Serdar Yegulalp
01.10.2007
The sheer size of many Exchange Server files -- the database, mainly, but
also the log files -- can eat up a lot of disk space. Any hard drive that's
over 75% to 80% capacity is going to be hard to defragment (especially if
it's already badly fragmented), and will experience other performance
degradations on top of that.
To alleviate the problem, some Exchange Server administrators have debated
using NTFS's native file-compression system on some Exchange Server files to
save hard drive space -- but this is generally not a good idea..
When people think of NTFS file compression (which allows files to be
compressed and decompressed on the fly), they think of technologies like
Stacker or Disk Doubler -- which were not terribly stable and caused at
least as many problems as they solved.
Back when disk space was at a premium, these NTFS compression solutions were
at least provisionally attractive.

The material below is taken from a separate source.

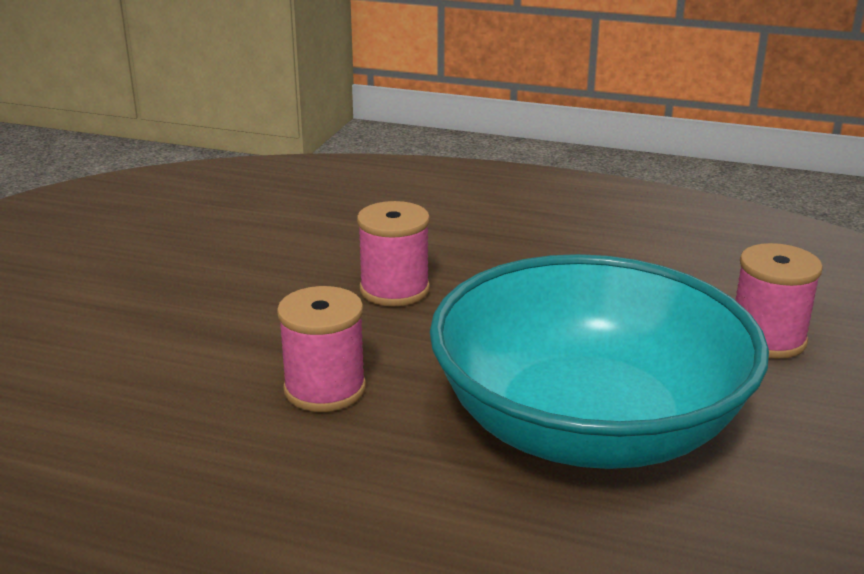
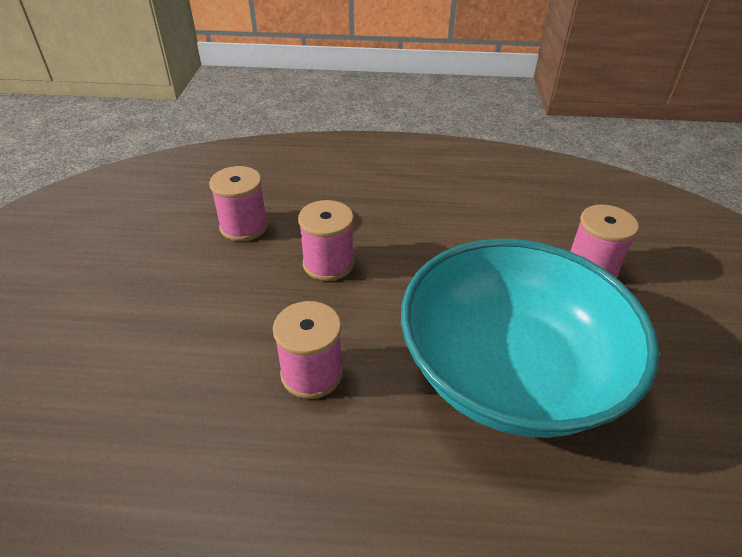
camera: 15 degrees left, 15 degrees up
(302, 241) = (244, 226): none -> pink spool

But now that disk space is so much
cheaper, it makes more sense to simply buy the storage you need instead of
wrestling with a software solution.
Granted, NTFS file compression is a lot more dependable now than the
technologies that were available back in the days of DOS and 16-bit/32-bit
Windows. Even so, I would still be reluctant to use it to compress live data
on any production machine, especially data used by Exchange Server.

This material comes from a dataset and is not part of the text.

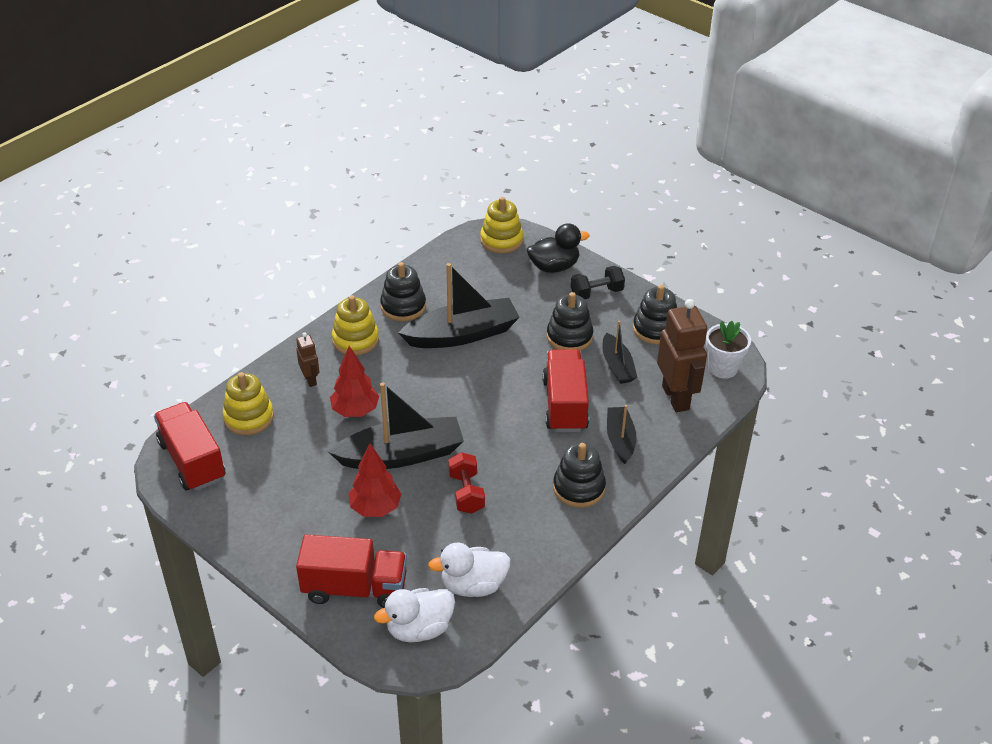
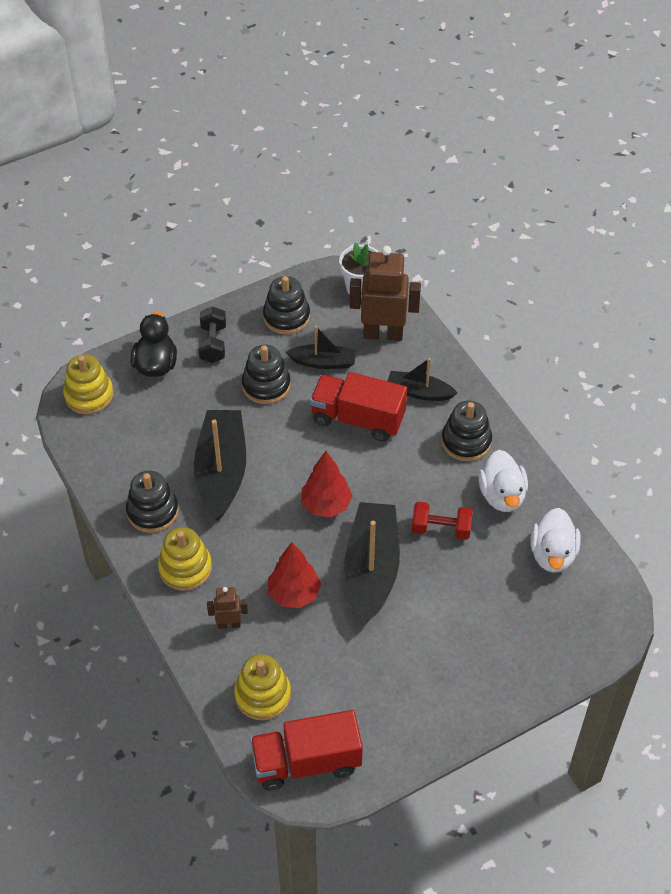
camera: 70 degrees left, 10 degrees up
(355, 588) = (527, 649): red truck -> none
(375, 508) = (434, 608): red tree -> red tree (326, 505)
(419, 629) = (589, 609): white duck -> white duck (502, 495)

The main reason for not using NTFS file compression on Exchange Server is
performance. There's a certain amount of overhead involved in compressing
and decompressing data. If you multiply that overhead by the number of
concurrent I/O requests made to such data, you have a recipe for an Exchange
server that's going to take a performance hit -- no matter how many cores
you have in it. The Exchange Server databases themselves (and the binaries)
should never be compressed.
The only Exchange Server files that I would feel comfortable setting as
NTFS-compressed would be Exchange Server log files -- not the transaction
logs -- but logs generated by SMTP logging.
SMTP log files do compress very well -- 75% or better, since they're
essentially plaintext. But if they're not really needed, they can simply be
archived using a third-party archiving tool that yields better compression
than NTFS on-disk compression; or you could just delete them entirely.